One mental health success story shared Friday came from Maj. Timothy Moore of the Metropolitan Washington Airports Authority police.
One of that agency’s officers who was on an FBI joint terrorism task force suffered from alcoholism. But he was sent to a 30-day treatment program, returned and got sober, Moore said. The officer went back to the task force and today is thriving.
“He’s now a key member of our peer-support team,” Moore said.
A key to getting mental health support and training ingrained in a department is to get veteran officers to embrace it, said Capt. Chad McKnight of the Culpeper County Sheriff’s Office. Then their younger colleagues will likely fall in line.
“If we get the seasoned folks on board, I think we’ll be really making leaps and bounds,” McKnight said.

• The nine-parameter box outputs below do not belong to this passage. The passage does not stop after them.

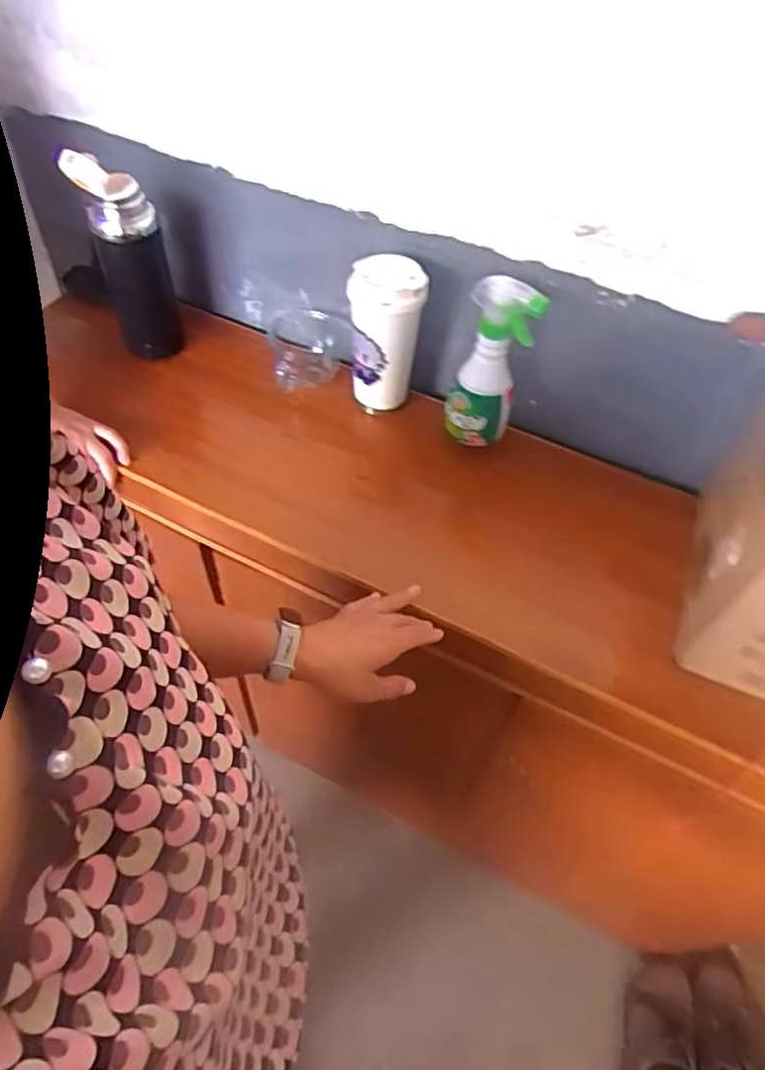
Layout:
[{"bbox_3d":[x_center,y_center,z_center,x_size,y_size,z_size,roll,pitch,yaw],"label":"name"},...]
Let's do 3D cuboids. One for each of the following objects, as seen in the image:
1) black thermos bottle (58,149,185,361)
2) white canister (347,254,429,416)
[{"bbox_3d":[-0.318,-0.344,0.818,0.090,0.244,0.081,-13,50,-15],"label":"black thermos bottle"},{"bbox_3d":[0.001,-0.241,0.799,0.086,0.193,0.076,1,48,-3],"label":"white canister"}]

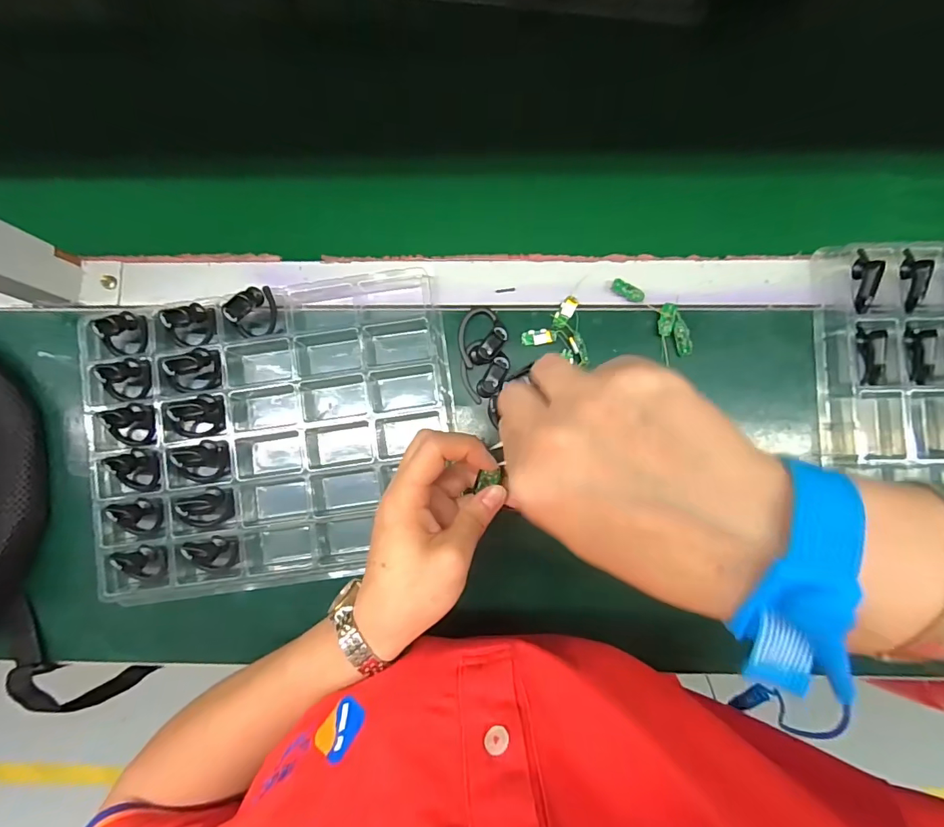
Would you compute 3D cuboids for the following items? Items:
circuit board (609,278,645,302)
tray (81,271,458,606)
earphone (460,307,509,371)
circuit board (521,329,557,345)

Put another way: instilling good mental-health habits requires changing the way business is done at law-enforcement agencies, said Lt. Timothy Blayman of the airports authority police.
“It’s about changing the culture within the organization,” Blayman said.
Warner also pointed out that grants like the one that went to the Fredericksburg police are technically federal “non-defense spending.” So, when politicians talk about cutting a percentage of non-defense spending, that spending shouldn’t be considered frivolous just because it’s not going to national defense.
“All this stuff in law enforcement is non-defense,” Warner said.